しかし、同時にそれは「活躍するチャンスの場が広がること」でもあると、植山氏は言う。

「オムニチャネルに象徴されるように、デジタルマーケティングに本格的に取り組む企業が増えています。エンジニアの人たちは、今のうちにマーケティングを学んでおけば、活躍する場を広げるチャンスにつながるはず。シリコンバレーではCTOよりCMO(Chief Marketing Officer)の方が給与も地位も高いという話も聞きます」(植山氏)

植山氏が言うように、先に挙げたセブン&アイをはじめ、2014年1月にデジタルマーケティング室を新設したキリン、ソーシャルマーケティングが活発なローソンなど、デジタルマーケティングに本腰を入れる企業が増え始めている。

とはいえ、新たにマーケティングの知識を得るのはそう簡単ではないはず。技術力だけではデジタルマーケティングの世界では通用しなくなるのだろうか?

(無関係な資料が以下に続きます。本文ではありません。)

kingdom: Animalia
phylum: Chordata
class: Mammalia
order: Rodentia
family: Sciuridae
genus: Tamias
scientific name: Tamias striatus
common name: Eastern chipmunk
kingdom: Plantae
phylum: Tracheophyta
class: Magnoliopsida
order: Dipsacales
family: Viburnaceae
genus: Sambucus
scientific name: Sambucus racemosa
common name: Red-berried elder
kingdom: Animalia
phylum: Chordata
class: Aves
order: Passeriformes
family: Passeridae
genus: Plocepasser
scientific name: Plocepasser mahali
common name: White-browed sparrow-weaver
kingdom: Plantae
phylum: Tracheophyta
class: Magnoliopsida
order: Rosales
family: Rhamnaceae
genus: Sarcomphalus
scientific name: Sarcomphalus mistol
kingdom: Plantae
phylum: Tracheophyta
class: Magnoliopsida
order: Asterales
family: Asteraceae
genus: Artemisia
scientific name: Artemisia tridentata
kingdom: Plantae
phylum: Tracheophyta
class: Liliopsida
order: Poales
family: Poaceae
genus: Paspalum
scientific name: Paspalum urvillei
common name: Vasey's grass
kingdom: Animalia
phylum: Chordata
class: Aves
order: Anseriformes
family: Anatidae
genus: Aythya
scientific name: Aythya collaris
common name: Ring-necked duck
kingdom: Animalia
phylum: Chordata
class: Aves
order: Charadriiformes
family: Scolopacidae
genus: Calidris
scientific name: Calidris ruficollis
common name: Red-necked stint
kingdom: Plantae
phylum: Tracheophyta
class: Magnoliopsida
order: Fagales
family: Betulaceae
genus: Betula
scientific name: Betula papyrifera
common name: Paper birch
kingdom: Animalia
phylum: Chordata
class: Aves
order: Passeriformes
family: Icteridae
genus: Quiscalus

「技術にエッジを効かせれば戦うことはできます。当社では研究機関が行う実証実験の支援で、ユーザのデータとして『心拍数』、『顔写真』などこれまで世の中で扱ったことのない情報を、マーケティングに活用できないか探っています。ユーザの感情を知ることができればマーケティングに活かせるのではないかという発想です。SATORIのようなプラットフォームが今後成長すれば、先端技術によって取得できるユーザの情報をマーケティングに役立てるスピードが上がるはずです」(植山氏)

オンラインとオフラインの境目をなくす取り組みにもなりそうなオムニチャネルの裏では、テクノロジーの統合やエンジニア、マーケッターといった職種の統合も進んでいる。

マーケティングの視点を持ったエンジニアになるか、エッジの効いた技術をマーケティングに活かすか。どちらかの道を選択し、チャンスの眠るデジタルマーケティングの世界に飛び込んでみるのもいいかもしれない。